When a speaker’s topic gets the audience excited, the conversation in the chat box flows by too quickly to read. Jack Coursen, senior director of professional development at The American Speech-Language-Hearing Association (ASHA), caused this kind of ruckus at Leading Learning’s recent Learning Business Summit.
His topic? Learning subscriptions. In keeping with the summit’s theme, Jack told us how the ASHA Learning Pass delivers much greater “reach, revenue, and impact.”
Jack believes ASHA should’ve been offering a learning subscription all along because subscriptions are better aligned with the concept of membership. Their Learning Pass has been transformative for ASHA’s learning business—I’ll share the numbers in a bit.
He reminded us that learning is a process, not an event. A learning subscription makes learning a regular, sustainable process for customers. It also shifts your connection with learners from a transactional relationship to an ongoing relationship of engagement and value delivery.
Learning subscriptions help people solve challenges and meet goals as they emerge in their lives. Subscribers don’t think of themselves merely as customers, they have a long-term relationship with you.
Subscription expert Robbie Kellman Baxter said, “When subscribers feel like members, they are more likely to be loyal, even through bumps along the way. This emotional connection leads to long-term relationships and a forever transaction.”
ASHA’s learning business strategy focuses on impact, revenue, and strategic engagement. They offer over 800 learning products, most of them online asynchronous programs. ASHA also competes with over 500 ASHA-approved CE providers, so business never came easy.
The ASHA Learning Pass was launched at the start of 2020. Members have to purchase it separately from membership, but only for $144. Non-members pay $179.
The Learning Pass is the dominant driver of revenue, growth, and engagement for their professional development program:
• Revenue is up 300%
• Learner engagement is up 200%
Before 2020, when ASHA had an “a la carte” model, their best revenue year brought in $1.7 million. Last year, with the same products on offer, subscriptions brought in $3.4 million plus $420K of “a la carte” sales. They also started January 2024 with $1,960,000 of deferred revenue.
Subscriptions are better for learner reach and engagement too. With the old model, 17.5K unique learners consumed 104K hours of educational content. Last year, 29K unique learners consumed 265K hours of educational content.
For a successful learning subscription model, you have to keep customers year after year. To do that, you must require automatic renewals. Don’t worry, people are used to auto-renewals. They don’t mind as long as you alert them that their auto-renewal is coming up and let them know how to change credit card information or unsubscribe.
If company cards or B2B sales are involved, Jack recommends having someone on staff manage those relationships and taking care of upcoming subscription expirations.
ASHA’s course catalog includes soft upselling copy, such as “Our learning subscription, a much better value, includes this course.” But some products in the catalog serve as hard upsells for the Learning Pass because they can’t be purchased separately.
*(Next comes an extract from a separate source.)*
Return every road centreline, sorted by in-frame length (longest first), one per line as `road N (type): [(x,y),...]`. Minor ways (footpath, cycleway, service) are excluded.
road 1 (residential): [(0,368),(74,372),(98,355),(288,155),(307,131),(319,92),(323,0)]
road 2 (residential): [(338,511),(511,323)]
An attendee raised a good point in the chat: how do you motivate people to purchase a subscription if CE credit maintenance isn’t required? Jeff Cobb, co-founder of Leading Learning, said he’s seen for-profits include a well-managed, meaningful community in learning subscriptions. He admits that’d be trickier in the association world since professional development teams rarely have any control over the online community. But community is such a huge driver for learning engagement and effectiveness that this idea merits exploration.
When deciding what to include and exclude from a learning subscription, Jack suggests sitting down with a list of your products by category. Look at them through both a business and customer lens.
Taking on the business lens, the learning subscription might include:
• Similarly priced products
• Underperforming products, revenue-wise
• “Broccoli” topics, the ones you’re forced to develop
• Free and inexpensive entry-level products
Because of financial considerations, you probably want to exclude premium products.
As for the customer lens, include products that customers don’t differentiate. If they think of webinars, online expert series, and discussion panels as the same thing and call them the same name, include all of them.
Think about your rationale for including and excluding products. Will it make sense to customers? It’s best to keep the logic simple. Will customers assume an outlier product is included, based on the other products in the subscription?
Jack suggests thinking about how a subscription fits into your overall content strategy. You don’t want the subscription to cannibalize events. ASHA doesn’t include conferences and events in their Learning Pass, but subscribers receive a discount. They embargo event recordings for a while and then add them to the subscription.
ASHA surveyed customers before bringing their subscription to market so they could refine the offering. He recommends conducting an annual subscriber survey. Find out:
• If you have enough content
• If your current rate of production is enough to keep up or the rate is ahead of what people can consume
• How happy subscribers are with the amount and pacing of new content
• Who pays for courses
• How subscribers pick courses
• If subscribers are aware of specific features of the subscription
Jack said the whole point of his presentation is to convince Summit attendees to do something. He said he’s not a magician. He has no background in education or business, no special training. Anyone can bring the learning subscription model to their association. You just have to be curious and like solving problems. “You’ve got this,” he said.